CoQ transports electrons from NADH dehydrogenase (complex I) and succinate dehydrogenase (complex II) to cytochrome c reductase (complex III). Therefore, to assess the functional impact of CoQ levels on the mitochondrial electron transport, we measured the activity of complexes I + III and II + III in the cerebellum, normalized to proteins and CS, and we did not find any difference between GLUT1+/− and wild-type animals (data not shown). Quantitative analysis of the blots carried out using the ImageJ software did not show any difference in protein oxidation between mutant and control mouse cerebellums (77.09 ± 19.05 vs. 68.22 ± 15.53).

Discussion

GLUT1DS is a rare neurological disorder with about 400 patients now reported in the literature worldwide (Pearson et al. 2013). The treatment with a ketogenic diet is based on the fact that brain metabolic fuels are limited to glucose and ketones. Recently, Yubero and colleagues reported a patient with GLUT1 deficiency, who showed consistently increased levels of blood lactate and alanine (Yubero et al. 2014). Mitochondrial function was investigated, and CoQ10 was reduced in skeletal muscle, fibroblasts, and plasma. Supplementation therapy with CoQ10 dramatically ameliorated some of the neurologic symptoms, especially cerebellar ataxia. Interestingly, CoQ10 deficiency has been observed in different conditions associated with cerebellar ataxia suggesting a specific susceptibility of this brain region to oxidative stress and/or mitochondrial bioenergetics impairment due to CoQ10 reduction (Emmanuele et al. 2012). GLUT1DS also is characterized clinically as an infantile-onset cerebellar phenotype, and the cerebellar region is unduly vulnerable as documented by brain imaging (Akman et al. 2015).

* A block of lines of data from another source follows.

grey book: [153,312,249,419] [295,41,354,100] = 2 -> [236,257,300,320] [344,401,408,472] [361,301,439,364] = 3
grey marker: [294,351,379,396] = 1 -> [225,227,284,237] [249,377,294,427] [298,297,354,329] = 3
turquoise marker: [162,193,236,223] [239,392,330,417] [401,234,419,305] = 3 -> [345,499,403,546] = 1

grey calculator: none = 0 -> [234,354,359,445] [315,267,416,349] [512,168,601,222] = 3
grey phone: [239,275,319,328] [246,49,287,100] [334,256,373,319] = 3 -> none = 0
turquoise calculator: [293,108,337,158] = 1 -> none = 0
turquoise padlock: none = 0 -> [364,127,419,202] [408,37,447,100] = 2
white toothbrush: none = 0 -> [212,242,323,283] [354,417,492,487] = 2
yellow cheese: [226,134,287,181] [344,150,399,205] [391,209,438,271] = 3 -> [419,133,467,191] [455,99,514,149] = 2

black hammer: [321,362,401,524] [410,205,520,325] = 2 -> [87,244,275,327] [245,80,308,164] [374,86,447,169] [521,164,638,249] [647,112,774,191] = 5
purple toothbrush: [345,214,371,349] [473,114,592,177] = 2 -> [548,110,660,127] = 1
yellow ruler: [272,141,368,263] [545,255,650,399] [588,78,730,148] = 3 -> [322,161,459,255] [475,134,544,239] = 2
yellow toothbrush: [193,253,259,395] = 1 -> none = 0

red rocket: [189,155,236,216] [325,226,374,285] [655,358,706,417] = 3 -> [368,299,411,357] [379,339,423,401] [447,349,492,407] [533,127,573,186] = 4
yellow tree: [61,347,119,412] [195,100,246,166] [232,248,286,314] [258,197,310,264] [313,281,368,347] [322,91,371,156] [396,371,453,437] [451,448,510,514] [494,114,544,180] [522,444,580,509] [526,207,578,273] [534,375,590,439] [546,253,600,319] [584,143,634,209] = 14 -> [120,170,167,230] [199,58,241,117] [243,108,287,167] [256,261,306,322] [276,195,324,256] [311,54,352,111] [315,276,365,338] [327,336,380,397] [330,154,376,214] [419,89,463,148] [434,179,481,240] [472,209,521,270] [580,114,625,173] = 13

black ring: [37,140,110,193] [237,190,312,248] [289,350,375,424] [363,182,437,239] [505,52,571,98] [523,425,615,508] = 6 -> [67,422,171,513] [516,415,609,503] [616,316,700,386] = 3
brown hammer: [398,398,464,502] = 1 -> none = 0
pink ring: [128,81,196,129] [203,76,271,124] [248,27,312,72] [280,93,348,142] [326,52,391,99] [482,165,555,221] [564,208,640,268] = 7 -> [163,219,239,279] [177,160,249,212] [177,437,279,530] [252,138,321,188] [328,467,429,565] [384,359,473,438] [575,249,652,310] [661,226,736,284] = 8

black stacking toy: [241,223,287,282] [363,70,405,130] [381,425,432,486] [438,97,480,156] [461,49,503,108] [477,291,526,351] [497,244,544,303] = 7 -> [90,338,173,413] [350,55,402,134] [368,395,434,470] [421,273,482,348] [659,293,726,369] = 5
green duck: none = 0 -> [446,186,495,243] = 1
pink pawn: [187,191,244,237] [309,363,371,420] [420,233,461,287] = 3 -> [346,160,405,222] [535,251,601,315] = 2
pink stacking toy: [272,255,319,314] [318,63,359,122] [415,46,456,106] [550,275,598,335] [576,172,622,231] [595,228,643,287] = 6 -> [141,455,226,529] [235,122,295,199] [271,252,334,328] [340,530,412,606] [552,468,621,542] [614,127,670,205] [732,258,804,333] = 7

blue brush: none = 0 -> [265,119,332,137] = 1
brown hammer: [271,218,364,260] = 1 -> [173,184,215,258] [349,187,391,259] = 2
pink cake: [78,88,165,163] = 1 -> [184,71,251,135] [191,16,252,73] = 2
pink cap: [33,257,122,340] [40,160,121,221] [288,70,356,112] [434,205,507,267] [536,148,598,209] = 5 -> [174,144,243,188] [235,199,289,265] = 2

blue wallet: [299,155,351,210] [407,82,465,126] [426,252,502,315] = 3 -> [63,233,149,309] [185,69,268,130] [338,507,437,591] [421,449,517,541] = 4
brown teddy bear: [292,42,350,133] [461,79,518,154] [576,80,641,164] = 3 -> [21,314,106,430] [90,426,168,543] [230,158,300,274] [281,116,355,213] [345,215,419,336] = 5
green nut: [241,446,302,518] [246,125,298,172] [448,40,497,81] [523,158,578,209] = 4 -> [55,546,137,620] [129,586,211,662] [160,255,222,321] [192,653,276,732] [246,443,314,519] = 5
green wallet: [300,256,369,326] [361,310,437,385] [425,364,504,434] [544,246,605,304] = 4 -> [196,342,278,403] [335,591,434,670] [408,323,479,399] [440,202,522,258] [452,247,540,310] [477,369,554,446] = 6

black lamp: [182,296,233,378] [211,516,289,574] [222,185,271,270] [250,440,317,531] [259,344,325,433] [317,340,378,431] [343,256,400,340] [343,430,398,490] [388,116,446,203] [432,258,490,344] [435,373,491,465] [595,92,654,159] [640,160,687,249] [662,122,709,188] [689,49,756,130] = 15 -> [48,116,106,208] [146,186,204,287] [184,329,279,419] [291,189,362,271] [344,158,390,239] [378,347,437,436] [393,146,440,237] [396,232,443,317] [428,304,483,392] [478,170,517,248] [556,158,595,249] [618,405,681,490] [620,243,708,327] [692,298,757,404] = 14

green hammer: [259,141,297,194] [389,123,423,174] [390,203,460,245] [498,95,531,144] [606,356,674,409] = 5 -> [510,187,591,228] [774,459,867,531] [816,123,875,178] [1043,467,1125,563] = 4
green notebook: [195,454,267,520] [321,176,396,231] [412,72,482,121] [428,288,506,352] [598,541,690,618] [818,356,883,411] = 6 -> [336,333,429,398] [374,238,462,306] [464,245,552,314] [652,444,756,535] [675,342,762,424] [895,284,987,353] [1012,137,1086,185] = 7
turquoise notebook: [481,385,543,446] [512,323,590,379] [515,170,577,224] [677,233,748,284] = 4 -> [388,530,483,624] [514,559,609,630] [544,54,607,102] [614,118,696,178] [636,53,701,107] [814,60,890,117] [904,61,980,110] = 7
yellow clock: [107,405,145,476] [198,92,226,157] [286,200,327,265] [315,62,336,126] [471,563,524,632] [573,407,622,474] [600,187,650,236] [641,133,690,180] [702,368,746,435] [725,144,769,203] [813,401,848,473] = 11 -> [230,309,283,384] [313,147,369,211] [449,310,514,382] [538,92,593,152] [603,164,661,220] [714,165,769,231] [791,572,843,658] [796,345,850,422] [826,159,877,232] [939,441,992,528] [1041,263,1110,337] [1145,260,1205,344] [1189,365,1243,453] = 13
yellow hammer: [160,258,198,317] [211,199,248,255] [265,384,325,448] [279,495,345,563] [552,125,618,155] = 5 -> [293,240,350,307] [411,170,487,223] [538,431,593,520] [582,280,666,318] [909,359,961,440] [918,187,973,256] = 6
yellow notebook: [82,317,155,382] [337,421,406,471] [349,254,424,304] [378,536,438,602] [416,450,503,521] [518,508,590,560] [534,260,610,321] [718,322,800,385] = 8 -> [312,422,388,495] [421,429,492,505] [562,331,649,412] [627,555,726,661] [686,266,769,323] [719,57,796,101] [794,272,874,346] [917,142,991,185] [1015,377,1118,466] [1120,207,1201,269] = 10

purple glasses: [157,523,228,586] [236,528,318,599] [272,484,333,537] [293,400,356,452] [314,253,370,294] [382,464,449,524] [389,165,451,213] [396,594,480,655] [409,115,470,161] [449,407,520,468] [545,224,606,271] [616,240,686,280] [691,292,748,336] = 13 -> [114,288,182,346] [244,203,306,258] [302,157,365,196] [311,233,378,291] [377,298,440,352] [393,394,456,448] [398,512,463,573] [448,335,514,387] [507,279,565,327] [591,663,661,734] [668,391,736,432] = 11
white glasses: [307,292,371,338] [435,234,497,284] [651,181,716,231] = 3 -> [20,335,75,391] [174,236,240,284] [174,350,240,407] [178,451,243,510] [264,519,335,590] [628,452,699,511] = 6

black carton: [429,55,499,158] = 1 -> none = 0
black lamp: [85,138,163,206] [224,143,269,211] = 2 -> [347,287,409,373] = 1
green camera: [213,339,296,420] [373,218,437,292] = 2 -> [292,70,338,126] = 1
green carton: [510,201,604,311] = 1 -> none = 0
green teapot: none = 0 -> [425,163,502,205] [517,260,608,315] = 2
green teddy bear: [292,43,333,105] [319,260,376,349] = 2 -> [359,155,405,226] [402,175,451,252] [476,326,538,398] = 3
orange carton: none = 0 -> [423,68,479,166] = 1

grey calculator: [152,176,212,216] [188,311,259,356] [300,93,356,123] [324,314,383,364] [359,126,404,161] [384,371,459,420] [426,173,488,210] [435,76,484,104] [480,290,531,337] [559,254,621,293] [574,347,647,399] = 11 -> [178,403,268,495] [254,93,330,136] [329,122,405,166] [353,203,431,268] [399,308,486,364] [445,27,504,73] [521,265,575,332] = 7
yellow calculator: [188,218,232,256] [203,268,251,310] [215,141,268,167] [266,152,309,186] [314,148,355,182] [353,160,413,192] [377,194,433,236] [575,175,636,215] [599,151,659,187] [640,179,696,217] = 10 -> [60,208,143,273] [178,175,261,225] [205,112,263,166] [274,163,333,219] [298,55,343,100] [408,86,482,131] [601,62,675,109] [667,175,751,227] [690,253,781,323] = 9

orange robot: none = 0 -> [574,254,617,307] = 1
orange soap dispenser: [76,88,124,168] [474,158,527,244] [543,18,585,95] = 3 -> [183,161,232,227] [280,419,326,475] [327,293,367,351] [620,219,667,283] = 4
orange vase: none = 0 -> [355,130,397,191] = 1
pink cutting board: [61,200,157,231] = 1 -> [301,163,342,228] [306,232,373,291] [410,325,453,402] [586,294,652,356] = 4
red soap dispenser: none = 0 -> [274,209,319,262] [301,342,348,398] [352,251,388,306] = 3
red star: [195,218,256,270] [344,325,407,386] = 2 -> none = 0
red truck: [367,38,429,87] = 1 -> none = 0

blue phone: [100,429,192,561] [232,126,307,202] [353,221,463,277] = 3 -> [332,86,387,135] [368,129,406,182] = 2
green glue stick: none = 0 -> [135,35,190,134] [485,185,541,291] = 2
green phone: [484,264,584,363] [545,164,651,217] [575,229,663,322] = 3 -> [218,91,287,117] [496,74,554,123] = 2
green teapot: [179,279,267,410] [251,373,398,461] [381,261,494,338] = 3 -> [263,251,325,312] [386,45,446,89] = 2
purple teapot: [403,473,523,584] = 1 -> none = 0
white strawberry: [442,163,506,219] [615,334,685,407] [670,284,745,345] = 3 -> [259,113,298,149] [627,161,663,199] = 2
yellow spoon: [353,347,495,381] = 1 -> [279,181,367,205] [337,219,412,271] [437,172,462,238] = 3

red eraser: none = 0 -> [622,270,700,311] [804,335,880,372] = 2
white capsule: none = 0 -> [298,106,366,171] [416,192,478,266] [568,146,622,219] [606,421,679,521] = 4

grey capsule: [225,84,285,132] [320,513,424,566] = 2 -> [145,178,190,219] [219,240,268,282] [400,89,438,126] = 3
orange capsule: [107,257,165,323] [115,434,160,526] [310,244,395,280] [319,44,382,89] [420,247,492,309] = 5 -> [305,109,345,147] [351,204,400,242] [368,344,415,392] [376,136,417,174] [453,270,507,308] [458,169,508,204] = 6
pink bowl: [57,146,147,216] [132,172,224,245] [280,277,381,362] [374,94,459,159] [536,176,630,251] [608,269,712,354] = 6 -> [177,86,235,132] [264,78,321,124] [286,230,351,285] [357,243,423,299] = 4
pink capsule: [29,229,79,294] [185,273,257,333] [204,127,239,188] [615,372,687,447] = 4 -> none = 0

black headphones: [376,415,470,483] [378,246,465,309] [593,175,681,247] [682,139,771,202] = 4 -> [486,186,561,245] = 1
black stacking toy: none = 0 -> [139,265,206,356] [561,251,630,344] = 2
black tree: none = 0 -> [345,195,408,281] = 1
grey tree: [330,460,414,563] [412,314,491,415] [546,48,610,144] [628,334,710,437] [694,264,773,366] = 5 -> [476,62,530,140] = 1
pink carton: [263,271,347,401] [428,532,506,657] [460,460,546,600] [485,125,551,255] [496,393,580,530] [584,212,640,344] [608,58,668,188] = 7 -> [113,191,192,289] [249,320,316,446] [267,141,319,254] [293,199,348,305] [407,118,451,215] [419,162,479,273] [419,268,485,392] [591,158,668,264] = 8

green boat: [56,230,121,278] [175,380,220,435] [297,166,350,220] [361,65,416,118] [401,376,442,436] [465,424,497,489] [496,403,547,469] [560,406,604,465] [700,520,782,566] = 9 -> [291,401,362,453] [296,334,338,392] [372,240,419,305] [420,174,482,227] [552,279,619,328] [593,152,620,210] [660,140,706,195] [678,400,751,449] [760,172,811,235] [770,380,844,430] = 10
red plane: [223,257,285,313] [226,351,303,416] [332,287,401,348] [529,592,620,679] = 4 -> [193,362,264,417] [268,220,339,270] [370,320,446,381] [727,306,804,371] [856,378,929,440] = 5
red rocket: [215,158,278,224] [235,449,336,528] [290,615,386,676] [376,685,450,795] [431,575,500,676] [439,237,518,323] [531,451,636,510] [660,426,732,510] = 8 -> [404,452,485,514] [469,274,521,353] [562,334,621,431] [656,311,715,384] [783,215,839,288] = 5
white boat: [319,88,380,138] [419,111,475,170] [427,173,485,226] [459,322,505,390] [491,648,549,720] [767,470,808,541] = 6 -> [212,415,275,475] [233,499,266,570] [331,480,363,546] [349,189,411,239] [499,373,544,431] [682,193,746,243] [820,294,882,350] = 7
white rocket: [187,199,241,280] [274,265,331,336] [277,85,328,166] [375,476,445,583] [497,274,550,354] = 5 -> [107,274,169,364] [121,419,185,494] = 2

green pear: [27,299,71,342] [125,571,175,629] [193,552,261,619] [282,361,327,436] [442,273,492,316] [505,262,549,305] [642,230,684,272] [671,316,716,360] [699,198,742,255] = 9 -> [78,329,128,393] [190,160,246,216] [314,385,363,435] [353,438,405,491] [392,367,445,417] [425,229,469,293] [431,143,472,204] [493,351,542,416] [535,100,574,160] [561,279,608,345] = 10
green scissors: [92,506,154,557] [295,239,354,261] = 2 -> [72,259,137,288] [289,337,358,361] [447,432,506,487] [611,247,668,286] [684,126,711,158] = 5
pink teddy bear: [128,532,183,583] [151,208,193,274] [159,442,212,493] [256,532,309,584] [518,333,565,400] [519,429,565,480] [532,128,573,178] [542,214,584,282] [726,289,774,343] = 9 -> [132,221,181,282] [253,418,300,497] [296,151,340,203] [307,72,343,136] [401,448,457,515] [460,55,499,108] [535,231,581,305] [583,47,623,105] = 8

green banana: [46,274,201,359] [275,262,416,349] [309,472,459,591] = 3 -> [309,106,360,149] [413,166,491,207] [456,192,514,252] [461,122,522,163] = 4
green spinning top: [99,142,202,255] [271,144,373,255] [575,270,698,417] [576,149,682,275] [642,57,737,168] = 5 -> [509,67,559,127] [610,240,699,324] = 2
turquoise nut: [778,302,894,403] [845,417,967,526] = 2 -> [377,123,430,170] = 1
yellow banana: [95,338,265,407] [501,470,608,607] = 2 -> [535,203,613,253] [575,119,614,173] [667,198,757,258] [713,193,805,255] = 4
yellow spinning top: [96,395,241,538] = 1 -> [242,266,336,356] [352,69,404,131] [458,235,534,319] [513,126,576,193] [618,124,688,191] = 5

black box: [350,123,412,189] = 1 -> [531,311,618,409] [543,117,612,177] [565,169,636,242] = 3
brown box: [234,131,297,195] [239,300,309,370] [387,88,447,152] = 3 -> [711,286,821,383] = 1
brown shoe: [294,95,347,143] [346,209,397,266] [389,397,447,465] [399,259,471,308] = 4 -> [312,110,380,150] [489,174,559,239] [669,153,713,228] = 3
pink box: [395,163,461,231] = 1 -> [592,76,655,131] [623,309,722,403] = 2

In order to assess if CoQ10 reduction is a common feature in GLUT1DS, we collected tissue samples from 16 patients with GLUT1 deficiency. Plasma CoQ10 levels, in seven patients, were comparable to controls. However, since plasma COQ10 levels can be influenced by diet (Emmanuele et al. 2012), we extended the studies to white blood cells (WBC) collected from peripheral blood. Again, the CoQ10 levels in WBC were not different from controls, congruent with the plasma data. We also studied 6 skin fibroblast cell lines derived from GLUT1 patients and found normal levels of CoQ10.

As is often the case in mitochondrial diseases, including CoQ deficiency, plasma and skin fibroblast CoQ levels do not necessarily reflect the biochemical phenotype (Emmanuele et al. 2012). Therefore, we decided to study affected and unaffected organs in model mice with GLUT1 deficiency. In GLUT1+/− mice, CoQ levels were mildly reduced only in the cerebellum (~7%), while CoQ levels elsewhere in the brain, muscle, kidney, and liver were normal. The cerebellum, and other specific brain regions, is noticeably vulnerable to GLUT1 deficiency (Akman et al. 2015). Therefore, we think the slightly reduced CoQ levels in this brain region reflect the tissue pathology as an epiphenomenon. Reduced brain lipid synthesis has been shown in a different GLUT1 mouse model (Marin-Valencia et al. 2012) and also may account for reduced CoQ levels in the cerebellum. However, such mild deficiency can hardly alter mitochondrial energy metabolism, as confirmed by our observations of normal transport of electrons from complexes I and II to complex III.

Since CoQ10 is the predominant antioxidant of the inner mitochondrial membrane, we studied oxidative stress as a possible consequence of CoQ10 deficiency, and we did not find any evidence of oxidative stress in GLUT1+/− mouse cerebellum, compared with controls.

In conclusion, our aggregate data from patients and model mice fail to support CoQ10 deficiency as a common finding in GLUT1 deficiency, and CoQ deficiency cannot be viewed as a direct biochemical consequence of defective glucose transport associated with a disease-causing mutation in the SLC2A1 gene. It is possible that the patient described by Yubero et al. had the double misfortune of inheriting GLUT1 deficiency and a second (yet undefined) genetic disorder causing CoQ10 deficiency.